[Tutor] best way to tokenize [was script too slow]

Jeff Shannon jeff@ccvcorp.com
Wed Feb 26 14:33:01 2003


Paul Tremblay wrote:

>Okay, now I do see the whole thing. The list to join is: first split the
>token by "\\", which will get rid of the "\\", and then add the "\\" to
>each item.
>
>  
>
>>>            expandedWord =  ' '.join(['\\'+item for item in 
>>>word.split('\\') if item])
>>>

A good approach with this sort of thing is to try to spread it out into 
several lines.  One-liners can be convenient, but sometimes they're a 
little confusing, especially if you're not terribly familiar with the 
way that things fit together.  So let's break this down into several steps.

    WordList = word.split('\\')
    TokenList = ['\\' + item for item in WordList if item]
    ExpandedWord = ' '.join(TokenList)

This code has the exact same effect as the one-liner, but is a little 
bit easier to figure out (even though it may take a bit longer to read). 
 I find myself using intermediate variables like this semi-frequently -- 
if it takes me more than a couple seconds to figure out what a compound 
expression is doing, I figure that it's too complex and would be better 
to split it into several parts.  The decision of how much complexity is 
appropriate is, of course, a very personal stylistic one.  For instance, 
my second line above is actually doing two things -- filtering out any 
null items from WordList, and prepending '\\' to each remaining item.  I 
could have split that out into two separate list comprehensions, and I 
could argue that it would make things a little more explicitly clear... 
but that would also require two iterations through the list, instead of 
one, so it has the potential of actually affecting performance -- and if 
it might be a long list, that could be a significant effect.  I feel 
that the (marginal) extra clarity is not worth that possible performance 
loss.  On the other hand, splitting the original one-liner into these 
three lines adds only a few variable lookups.  That's a very small cost, 
so it's much easier to argue that the increased clarity is worth it.
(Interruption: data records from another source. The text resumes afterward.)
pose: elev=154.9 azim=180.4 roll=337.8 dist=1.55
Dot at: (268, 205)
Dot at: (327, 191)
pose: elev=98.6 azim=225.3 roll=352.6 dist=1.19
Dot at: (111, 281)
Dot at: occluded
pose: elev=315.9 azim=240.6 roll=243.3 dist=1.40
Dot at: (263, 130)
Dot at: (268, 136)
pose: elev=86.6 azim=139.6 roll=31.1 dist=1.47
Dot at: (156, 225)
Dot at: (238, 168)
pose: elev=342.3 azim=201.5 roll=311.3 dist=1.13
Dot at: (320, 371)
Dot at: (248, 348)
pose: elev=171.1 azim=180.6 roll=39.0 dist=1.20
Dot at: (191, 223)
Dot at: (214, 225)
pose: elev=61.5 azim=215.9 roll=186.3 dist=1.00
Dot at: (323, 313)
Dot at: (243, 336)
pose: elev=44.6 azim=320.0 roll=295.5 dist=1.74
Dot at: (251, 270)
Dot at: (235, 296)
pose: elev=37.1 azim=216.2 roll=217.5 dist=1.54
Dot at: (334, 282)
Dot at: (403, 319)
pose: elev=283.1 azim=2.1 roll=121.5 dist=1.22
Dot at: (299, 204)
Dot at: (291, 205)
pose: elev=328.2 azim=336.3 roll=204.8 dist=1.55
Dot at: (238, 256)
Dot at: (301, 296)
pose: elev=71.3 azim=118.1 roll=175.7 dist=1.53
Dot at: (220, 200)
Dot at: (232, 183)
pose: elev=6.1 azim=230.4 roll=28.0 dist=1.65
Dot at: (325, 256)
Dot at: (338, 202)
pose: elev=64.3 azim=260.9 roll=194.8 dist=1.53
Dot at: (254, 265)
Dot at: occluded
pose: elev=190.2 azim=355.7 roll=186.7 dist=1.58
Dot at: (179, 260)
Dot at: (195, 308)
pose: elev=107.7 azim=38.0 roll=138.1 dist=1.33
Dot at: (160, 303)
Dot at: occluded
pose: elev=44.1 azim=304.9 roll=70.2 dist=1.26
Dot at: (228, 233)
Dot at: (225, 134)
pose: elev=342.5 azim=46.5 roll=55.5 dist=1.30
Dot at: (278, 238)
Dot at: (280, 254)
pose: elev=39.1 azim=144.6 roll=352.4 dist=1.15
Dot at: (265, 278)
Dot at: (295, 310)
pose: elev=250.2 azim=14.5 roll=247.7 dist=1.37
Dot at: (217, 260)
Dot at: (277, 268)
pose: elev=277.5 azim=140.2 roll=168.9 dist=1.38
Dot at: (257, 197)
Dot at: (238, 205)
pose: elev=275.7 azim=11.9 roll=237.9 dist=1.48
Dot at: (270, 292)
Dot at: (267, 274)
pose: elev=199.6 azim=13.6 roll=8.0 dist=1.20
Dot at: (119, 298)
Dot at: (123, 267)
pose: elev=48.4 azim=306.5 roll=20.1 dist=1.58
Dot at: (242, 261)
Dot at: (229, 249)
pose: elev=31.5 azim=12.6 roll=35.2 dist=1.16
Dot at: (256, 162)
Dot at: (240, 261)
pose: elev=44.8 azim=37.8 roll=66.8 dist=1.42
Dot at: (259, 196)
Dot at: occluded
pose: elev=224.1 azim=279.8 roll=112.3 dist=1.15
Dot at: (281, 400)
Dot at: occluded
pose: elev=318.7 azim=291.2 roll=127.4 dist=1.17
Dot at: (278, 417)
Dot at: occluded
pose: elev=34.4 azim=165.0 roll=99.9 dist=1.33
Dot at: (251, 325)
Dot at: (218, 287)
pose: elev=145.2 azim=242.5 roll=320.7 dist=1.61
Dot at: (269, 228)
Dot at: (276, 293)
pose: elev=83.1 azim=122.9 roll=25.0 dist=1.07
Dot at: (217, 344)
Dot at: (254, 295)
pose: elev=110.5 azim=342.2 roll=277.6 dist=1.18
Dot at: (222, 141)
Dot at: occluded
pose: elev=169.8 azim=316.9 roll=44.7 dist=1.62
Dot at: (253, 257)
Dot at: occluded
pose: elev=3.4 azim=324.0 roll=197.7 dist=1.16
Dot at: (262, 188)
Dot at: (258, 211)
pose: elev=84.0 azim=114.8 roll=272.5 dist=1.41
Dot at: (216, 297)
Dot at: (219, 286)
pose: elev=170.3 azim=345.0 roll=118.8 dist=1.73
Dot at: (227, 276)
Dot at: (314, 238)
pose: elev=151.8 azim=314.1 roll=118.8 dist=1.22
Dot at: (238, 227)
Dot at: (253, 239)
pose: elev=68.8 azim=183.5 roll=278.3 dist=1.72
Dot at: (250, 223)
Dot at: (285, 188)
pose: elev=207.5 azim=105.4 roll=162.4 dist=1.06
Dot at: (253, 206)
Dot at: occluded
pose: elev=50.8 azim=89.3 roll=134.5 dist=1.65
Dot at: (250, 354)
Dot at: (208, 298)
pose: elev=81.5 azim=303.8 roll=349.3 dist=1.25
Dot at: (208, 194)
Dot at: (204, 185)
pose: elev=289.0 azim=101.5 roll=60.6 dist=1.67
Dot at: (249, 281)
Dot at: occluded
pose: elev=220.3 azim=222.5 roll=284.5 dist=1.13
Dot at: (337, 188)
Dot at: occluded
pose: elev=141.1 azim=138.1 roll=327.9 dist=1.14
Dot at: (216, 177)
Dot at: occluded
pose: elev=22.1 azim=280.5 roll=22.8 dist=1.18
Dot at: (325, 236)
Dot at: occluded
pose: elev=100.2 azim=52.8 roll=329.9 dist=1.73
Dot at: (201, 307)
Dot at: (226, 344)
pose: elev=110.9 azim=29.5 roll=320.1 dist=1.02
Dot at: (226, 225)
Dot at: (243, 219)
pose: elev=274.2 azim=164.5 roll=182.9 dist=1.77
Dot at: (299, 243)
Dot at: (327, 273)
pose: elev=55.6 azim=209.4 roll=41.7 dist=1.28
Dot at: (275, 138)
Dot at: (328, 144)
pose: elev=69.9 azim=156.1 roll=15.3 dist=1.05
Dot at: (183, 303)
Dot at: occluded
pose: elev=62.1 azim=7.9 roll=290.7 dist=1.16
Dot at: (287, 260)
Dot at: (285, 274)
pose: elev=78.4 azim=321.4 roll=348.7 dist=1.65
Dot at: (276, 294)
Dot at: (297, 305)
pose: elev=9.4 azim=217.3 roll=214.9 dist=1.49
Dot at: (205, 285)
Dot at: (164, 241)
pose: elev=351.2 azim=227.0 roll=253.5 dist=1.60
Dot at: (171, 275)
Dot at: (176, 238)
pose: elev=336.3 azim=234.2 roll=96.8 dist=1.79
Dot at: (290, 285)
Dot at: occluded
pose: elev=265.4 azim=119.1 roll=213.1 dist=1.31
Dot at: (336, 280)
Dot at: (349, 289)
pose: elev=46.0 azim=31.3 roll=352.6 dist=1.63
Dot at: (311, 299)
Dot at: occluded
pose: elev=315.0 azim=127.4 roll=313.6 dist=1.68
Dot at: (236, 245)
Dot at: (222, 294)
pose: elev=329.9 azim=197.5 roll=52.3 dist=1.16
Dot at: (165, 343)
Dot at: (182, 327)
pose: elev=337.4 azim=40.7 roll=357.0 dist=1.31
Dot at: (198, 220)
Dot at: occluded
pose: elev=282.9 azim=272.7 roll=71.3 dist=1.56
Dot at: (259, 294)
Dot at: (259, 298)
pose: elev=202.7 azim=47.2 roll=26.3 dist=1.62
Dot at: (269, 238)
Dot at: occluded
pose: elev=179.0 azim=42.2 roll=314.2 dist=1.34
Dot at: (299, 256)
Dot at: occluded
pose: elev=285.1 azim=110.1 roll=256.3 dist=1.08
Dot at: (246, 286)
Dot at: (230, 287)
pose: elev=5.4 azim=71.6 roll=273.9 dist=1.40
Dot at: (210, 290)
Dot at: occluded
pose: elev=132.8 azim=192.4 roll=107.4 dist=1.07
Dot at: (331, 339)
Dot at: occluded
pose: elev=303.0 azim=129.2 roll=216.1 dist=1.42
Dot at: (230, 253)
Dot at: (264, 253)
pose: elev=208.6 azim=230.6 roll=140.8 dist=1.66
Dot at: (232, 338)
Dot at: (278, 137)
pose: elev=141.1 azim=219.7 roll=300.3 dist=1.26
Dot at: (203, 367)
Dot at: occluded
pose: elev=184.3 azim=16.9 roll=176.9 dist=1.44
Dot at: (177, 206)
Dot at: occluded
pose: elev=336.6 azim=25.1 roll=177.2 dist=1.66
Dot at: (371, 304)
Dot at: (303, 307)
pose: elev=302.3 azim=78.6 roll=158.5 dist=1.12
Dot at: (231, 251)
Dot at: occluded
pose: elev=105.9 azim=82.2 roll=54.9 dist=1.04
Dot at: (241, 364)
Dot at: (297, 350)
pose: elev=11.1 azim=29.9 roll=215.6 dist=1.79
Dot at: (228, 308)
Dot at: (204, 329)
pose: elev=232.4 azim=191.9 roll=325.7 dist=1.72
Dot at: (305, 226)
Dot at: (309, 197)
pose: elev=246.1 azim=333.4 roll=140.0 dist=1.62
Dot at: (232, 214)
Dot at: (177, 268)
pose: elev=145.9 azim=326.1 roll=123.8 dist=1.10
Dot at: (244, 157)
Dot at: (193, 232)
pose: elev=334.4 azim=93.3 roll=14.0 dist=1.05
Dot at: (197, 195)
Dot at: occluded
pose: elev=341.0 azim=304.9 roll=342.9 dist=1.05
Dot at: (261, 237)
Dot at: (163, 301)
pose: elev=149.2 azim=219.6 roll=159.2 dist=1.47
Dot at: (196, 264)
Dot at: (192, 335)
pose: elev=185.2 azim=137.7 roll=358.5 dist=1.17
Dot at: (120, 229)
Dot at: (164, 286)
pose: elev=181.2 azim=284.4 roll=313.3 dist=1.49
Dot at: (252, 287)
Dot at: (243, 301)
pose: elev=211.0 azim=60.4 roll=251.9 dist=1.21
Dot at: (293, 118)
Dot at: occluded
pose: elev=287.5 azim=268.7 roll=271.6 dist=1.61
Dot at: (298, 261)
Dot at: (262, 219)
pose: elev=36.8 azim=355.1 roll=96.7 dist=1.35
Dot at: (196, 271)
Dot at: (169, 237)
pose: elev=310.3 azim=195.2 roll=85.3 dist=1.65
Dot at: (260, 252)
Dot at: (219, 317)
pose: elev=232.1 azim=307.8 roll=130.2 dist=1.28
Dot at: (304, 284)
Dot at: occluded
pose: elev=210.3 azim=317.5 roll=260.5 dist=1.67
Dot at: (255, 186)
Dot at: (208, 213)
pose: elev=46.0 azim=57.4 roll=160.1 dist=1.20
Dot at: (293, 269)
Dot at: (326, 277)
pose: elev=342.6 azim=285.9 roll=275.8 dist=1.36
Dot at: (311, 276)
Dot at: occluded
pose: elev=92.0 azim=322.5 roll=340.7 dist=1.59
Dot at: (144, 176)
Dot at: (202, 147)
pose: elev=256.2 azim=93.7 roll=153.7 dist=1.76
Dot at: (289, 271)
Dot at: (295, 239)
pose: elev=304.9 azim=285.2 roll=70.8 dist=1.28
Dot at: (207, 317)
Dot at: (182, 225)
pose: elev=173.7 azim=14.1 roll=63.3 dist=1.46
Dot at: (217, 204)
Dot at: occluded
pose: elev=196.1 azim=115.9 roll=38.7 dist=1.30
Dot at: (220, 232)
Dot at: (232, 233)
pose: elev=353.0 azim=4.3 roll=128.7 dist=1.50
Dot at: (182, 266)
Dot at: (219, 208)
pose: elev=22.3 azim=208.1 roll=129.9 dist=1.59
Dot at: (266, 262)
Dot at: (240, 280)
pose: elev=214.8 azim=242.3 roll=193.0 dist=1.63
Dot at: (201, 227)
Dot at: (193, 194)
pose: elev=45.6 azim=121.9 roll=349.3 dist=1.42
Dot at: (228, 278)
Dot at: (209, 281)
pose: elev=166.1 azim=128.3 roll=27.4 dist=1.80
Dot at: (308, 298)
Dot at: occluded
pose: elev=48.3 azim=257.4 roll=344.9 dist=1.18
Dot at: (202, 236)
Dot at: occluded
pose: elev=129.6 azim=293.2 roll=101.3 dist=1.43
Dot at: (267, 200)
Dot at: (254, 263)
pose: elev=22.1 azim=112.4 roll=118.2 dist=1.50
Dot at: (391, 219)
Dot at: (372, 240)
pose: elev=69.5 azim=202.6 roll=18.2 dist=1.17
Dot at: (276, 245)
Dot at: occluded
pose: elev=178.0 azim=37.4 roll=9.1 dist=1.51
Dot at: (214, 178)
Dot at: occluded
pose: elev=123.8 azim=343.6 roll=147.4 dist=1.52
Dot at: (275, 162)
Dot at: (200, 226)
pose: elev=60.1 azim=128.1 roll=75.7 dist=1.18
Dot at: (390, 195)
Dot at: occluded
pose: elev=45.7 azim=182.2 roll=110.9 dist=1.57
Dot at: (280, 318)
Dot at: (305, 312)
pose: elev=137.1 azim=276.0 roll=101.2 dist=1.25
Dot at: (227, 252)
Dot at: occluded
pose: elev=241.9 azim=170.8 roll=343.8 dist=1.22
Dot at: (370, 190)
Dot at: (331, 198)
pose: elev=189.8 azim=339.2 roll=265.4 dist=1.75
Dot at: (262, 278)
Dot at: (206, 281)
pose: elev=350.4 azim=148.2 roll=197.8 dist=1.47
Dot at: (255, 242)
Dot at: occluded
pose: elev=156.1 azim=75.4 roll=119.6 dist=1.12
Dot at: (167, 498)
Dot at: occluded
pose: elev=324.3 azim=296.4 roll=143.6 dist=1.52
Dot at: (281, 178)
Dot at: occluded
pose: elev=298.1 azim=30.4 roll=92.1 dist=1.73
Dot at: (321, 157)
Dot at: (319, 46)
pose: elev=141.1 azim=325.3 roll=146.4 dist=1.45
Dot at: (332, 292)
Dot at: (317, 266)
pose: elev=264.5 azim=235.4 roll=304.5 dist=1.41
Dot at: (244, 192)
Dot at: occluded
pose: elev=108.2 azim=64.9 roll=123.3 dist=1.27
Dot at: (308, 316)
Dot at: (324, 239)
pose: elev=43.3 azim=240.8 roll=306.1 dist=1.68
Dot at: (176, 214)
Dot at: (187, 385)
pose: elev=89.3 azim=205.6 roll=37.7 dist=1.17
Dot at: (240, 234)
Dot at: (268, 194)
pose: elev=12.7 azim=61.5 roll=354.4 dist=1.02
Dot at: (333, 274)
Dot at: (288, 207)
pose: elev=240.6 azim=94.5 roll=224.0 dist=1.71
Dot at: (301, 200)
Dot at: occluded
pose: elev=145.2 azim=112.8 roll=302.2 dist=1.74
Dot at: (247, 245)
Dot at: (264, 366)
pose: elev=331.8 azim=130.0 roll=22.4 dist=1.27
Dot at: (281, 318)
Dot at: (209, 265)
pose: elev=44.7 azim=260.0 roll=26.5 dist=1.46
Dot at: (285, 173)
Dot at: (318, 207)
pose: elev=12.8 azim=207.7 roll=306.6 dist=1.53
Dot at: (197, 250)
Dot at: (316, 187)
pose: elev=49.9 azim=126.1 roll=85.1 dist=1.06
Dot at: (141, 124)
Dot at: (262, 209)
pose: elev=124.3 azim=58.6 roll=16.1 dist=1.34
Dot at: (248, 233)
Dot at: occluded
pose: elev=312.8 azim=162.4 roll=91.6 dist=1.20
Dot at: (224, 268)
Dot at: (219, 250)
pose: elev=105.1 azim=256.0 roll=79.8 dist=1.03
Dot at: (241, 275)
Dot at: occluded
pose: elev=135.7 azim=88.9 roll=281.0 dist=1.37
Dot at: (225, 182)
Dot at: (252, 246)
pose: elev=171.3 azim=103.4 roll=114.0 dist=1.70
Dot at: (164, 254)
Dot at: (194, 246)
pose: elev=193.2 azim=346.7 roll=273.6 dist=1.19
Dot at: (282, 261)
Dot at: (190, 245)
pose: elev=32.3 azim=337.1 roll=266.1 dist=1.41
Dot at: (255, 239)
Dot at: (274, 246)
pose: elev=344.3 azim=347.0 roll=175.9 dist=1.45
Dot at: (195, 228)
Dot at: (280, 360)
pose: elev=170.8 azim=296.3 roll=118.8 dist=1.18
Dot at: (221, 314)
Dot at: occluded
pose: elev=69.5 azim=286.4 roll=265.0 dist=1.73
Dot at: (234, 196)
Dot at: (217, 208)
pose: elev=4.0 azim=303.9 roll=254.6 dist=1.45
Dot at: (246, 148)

Personally, if I was writing code that I thought might be read by others 
(especially, say, example code for this list), which would probably 
include most code for programs that would be in use for any length of 
time, then I'd use the longer multi-line version.  Only if I were 
writing a quick script, or in a throw-away interactive session, would I 
use the one-liner.

Jeff Shannon
Technician/Programmer
Credit International